Ты была совсем другой: одиннадцать городских историй — страница 13 из 45

Птичка с красной грудкой в списке зовется «голубка». Я прошу перепроверить: какая же это голубка! Нет – «голубка». Вторая, с коричневой глянцевой спинкой, покрупнее и погрубее – «малиновка», – но в это еще можно поверить. Все равно, покупаю голубку, которой снится, что сегодня она снегирь, за 1800 рублей. Продавщица щедро оборачивает ее в тонкую шуршащую бумагу цвета ванили, протягивает мне получившееся гнездо.

Опускаю его в карман.

Пора уходить, но именно с этой минуты лавка начинает мне по-настоящему нравиться. И продавщица проснулась, глядит приветливо, все-таки что-то купил у нее, и подружка ее заинтересованно следит за нами. Я мнусь у входа, левей от дверей, на отдельном столике – башня книг. Альбомы разных калибров, фолианты о художниках, в середине стопки книжка небольшого формата в темно-синей коленкоровой обложке. Сонник. Факсимильное издание. Открываю наугад.

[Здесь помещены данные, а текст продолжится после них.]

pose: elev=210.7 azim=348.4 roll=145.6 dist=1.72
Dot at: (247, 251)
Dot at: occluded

Выстрел слышать – новые вести, письмо.

Ветряную мельницу – пустое знакомство, хлопоты.


Перелистываю дальше, вперед, набредаю на У.


Удить рыбу – болезнь.

Утонуть – потеря.

Факелы горящие – неприятность, лишение друга.

Фата – печаль.


На этих словах меня действительно сдавливает печаль, и такой силы, что темнеет в глазах. Присаживаюсь на высокий стул у стола, хотя, возможно, он не для посетителей.

Пережидаю несколько мгновений, перелистываю книжку назад, что за погребальное шествие прямо посреди лавки, что за… Но снова – точно нарочно – кто это подгадывает?

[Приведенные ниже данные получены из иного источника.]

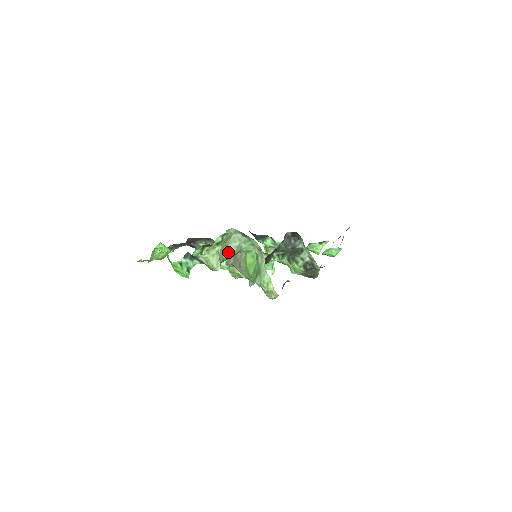
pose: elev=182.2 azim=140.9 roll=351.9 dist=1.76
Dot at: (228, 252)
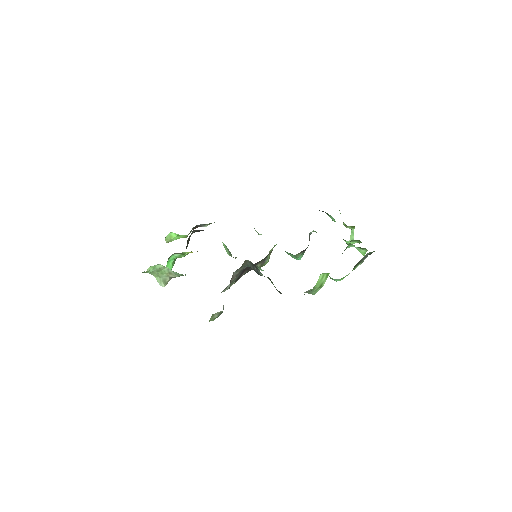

Дождь сильный – прибыль, с ветром – большое неудовольствие.

Дом строить – радость, прибыль. Ветхий – несчастье, упадающий – потеря друга.

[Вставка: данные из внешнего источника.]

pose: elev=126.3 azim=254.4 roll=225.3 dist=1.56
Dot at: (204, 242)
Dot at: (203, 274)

Нет, все это неспроста! И впервые робкая мысль вяло стучится в дверь: этот день – умышленный, кто-то все это подстроил. Эту лавку и сонник с фатой и факелами.

Доктор! Это ваших рук дело? Не знаю, думать не хочу, как это у вас получилось, но получилось недурно!


Дорогу видеть – неприятность, идти по дороге – большой труд, достижение благополучия, честь.


Не хочу, пусть попадется другое, не про сегодняшний день.


Хвост лисицы – обман; других животных – дорога.


Довольно. Дорога так дорога, вперед.


Дождь продолжается, уже не моросящий, еще не ливень, ну, точно к прибыли, вот только чего? Локтю плохо, почему как ни подгибаю, мокнет? В рецепте значится «Лубянка, Моховая», но… Хвост лисицы, факелы… Что за подстава, доктор? Неужели вы надеетесь, что я не посмею сломать вашу концепцию? Надо стать властителем жизни, а не рабом. Где-то прочел недавно.


И я сворачиваю в непредначертанный переулок, первый попавшийся, наугад, не глядя на вывески, потом еще раз, огибаю шлагбаум, прохожу под аркой и оказываюсь в тесном, заставленном машинами дворе, зеленые помоечные баки под навесом аккуратно заперты на замочки. Раздается мокрый шорох, и на них, откуда-то сверху, из влажных веток, окатывая меня шаром брызг, звонко пружинит кот. Серый, упитанный, опытный. Обнюхивает щель, скользит на землю меховой лентой. Видеть других зверей – к чему это?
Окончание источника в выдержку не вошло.